Harapan sempat muncul di partai ketiga lewat Anthony Sinisuka Ginting. Ia sempat unggul dan hampir mengamankan kemenangan atas Toma Junior Popov.
Namun, momen krusial berubah setelah Ginting terjatuh di gim penentuan dan kehilangan momentum hingga akhirnya kalah tipis 20-22.
Baca Juga: Skuad Borneo FC Komplet, Fabio Lefundes Lebih Tenang
Kekalahan Ginting menjadi titik balik yang memupus peluang Indonesia. Prancis yang sudah unggul mental kemudian menutup pertandingan lewat sektor ganda.
Meski secara peringkat lebih unggul, pasangan Sabar Karyaman Gutama / Mohammad Reza Pahlevi Isfahani gagal mengatasi tekanan saat menghadapi Eloi Adam / Leo Rossi. Mereka kalah dua gim langsung 19-21, 19-21, sekaligus memastikan kemenangan Prancis.
Satu-satunya poin Indonesia baru diraih di partai terakhir melalui Fajar Alfian / Muhammad Shohibul Fikri, namun hasil tersebut tidak lagi menentukan.
Selain faktor teknis di lapangan, kegagalan Indonesia juga dipengaruhi perhitungan klasemen. Meski sempat menang atas Thailand dan menyapu Aljazair, Indonesia kalah selisih kemenangan dari Thailand dan Prancis yang akhirnya lolos ke fase gugur.

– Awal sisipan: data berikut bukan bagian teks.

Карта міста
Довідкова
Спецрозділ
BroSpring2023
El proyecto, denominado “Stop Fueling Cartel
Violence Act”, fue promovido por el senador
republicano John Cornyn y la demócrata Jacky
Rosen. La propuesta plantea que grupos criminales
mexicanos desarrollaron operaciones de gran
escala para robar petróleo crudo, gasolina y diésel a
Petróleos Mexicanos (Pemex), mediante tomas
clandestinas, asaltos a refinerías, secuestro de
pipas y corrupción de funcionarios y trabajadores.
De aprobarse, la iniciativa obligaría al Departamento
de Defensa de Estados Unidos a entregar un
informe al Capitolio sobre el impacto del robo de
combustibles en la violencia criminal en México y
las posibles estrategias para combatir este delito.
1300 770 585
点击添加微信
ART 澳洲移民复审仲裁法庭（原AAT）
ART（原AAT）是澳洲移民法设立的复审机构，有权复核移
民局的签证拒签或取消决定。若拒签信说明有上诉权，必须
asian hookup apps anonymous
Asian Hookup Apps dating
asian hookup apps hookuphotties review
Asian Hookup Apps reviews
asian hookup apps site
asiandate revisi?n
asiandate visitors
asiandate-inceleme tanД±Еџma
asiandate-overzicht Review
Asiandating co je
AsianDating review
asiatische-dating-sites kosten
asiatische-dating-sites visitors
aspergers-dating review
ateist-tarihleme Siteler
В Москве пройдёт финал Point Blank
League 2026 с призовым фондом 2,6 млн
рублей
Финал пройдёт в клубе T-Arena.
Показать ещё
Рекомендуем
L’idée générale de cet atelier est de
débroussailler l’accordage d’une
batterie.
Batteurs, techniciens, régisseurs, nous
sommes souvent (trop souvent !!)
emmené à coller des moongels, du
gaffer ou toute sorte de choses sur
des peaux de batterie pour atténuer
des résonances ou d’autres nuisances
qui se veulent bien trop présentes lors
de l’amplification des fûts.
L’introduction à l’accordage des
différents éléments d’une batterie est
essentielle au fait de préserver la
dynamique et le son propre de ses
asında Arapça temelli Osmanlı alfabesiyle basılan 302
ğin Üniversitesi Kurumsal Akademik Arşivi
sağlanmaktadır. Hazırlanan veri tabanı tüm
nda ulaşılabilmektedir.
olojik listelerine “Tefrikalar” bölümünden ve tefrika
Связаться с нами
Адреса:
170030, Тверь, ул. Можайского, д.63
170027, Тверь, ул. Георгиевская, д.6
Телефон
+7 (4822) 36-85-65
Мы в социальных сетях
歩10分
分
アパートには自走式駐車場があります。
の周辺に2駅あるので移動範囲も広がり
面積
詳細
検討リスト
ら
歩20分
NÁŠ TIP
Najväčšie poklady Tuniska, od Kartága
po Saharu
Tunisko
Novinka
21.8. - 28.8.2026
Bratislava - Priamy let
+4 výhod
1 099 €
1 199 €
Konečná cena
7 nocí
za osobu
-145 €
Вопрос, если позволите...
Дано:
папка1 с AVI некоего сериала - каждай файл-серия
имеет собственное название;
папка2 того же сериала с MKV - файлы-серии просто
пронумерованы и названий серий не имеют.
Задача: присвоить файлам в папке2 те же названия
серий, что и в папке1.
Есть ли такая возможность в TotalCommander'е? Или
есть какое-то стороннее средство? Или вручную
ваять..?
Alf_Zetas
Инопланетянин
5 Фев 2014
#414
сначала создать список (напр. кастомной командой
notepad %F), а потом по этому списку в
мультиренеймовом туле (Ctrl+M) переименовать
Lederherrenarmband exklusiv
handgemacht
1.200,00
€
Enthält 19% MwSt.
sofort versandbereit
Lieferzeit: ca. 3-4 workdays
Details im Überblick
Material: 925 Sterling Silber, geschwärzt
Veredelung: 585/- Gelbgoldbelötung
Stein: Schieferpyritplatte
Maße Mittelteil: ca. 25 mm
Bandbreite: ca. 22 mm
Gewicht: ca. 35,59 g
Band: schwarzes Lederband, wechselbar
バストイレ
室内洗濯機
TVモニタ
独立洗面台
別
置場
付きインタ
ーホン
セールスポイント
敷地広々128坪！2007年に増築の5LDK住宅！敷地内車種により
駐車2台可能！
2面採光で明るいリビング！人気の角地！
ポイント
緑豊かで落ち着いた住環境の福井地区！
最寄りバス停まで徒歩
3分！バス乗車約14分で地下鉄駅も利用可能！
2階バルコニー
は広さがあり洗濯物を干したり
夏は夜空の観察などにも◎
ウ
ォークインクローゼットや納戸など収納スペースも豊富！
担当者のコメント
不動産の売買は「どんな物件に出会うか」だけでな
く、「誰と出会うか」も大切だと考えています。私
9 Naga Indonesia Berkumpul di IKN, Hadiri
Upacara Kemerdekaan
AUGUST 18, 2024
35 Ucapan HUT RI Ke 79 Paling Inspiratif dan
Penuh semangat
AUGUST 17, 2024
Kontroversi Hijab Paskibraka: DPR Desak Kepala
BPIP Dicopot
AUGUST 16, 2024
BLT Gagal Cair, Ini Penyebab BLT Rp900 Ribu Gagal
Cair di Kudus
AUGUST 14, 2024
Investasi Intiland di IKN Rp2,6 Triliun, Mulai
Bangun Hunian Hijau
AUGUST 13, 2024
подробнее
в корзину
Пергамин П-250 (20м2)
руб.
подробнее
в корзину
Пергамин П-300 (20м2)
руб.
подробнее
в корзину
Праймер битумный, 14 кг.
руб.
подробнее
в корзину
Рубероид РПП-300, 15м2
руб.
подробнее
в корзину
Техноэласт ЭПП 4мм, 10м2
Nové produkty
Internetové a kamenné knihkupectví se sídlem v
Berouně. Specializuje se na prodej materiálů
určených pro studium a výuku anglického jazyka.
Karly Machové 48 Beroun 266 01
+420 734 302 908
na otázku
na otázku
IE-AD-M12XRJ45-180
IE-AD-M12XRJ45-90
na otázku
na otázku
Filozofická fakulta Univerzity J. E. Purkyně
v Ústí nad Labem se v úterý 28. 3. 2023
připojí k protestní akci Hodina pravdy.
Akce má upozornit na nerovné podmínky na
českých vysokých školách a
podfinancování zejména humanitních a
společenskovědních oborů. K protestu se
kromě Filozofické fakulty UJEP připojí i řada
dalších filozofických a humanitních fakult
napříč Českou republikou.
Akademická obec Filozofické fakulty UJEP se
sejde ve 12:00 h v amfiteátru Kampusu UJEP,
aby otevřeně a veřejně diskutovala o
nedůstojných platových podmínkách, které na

Di sisi lain, Prancis tampil luar biasa sebagai tim.
“Kami sangat bangga,” kata Toma Junior Popov.
“Kalau beberapa tahun lalu dibilang kami bisa mengalahkan Indonesia, mungkin sulit dipercaya,” tambah Christo Popov.
Kemenangan 4-1 atas Indonesia menjadi bukti kebangkitan Prancis sebagai kekuatan baru di bulu tangkis dunia.
Hasil ini sekaligus mencatat rekor terburuk Indonesia di Piala Thomas, setelah sebelumnya pencapaian terendah adalah perempat final pada 2012. Kini, tim Merah Putih harus melakukan evaluasi besar untuk mengembalikan kejayaan di turnamen beregu paling bergengsi tersebut.